*** Opening Supplied entries ***

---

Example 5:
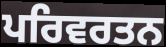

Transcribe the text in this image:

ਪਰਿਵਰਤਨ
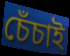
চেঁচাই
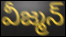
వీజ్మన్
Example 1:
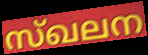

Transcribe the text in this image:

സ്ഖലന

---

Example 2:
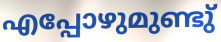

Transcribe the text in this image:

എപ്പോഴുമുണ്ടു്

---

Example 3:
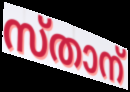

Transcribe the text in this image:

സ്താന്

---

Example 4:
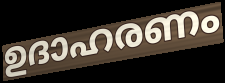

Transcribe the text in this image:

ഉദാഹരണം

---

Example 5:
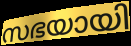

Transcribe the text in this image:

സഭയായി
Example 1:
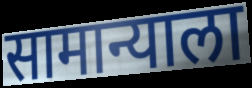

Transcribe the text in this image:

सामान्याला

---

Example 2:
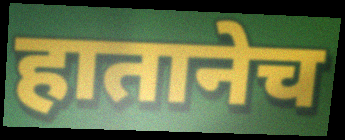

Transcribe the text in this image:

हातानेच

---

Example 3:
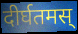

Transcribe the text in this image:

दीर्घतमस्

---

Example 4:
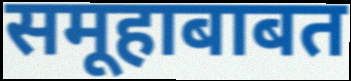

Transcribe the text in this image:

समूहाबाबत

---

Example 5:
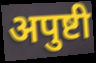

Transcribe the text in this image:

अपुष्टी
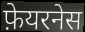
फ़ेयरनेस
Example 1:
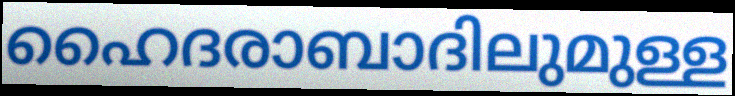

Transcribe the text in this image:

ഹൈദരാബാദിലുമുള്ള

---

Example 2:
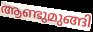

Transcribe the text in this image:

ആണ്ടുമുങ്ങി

*** Closing Supplied entries ***

Exercise details:
Print out the whole of the material word for word, without pictures.

Answer for this exercise:
---

Example 5:

Transcribe the text in this image:

ਪਰਿਵਰਤਨ
চেঁচাই
వీజ్మన్
Example 1:

Transcribe the text in this image:

സ്ഖലന

---

Example 2:

Transcribe the text in this image:

എപ്പോഴുമുണ്ടു്

---

Example 3:

Transcribe the text in this image:

സ്താന്

---

Example 4:

Transcribe the text in this image:

ഉദാഹരണം

---

Example 5:

Transcribe the text in this image:

സഭയായി
Example 1:

Transcribe the text in this image:

सामान्याला

---

Example 2:

Transcribe the text in this image:

हातानेच

---

Example 3:

Transcribe the text in this image:

दीर्घतमस्

---

Example 4:

Transcribe the text in this image:

समूहाबाबत

---

Example 5:

Transcribe the text in this image:

अपुष्टी
फ़ेयरनेस
Example 1:

Transcribe the text in this image:

ഹൈദരാബാദിലുമുള്ള

---

Example 2:

Transcribe the text in this image:

ആണ്ടുമുങ്ങി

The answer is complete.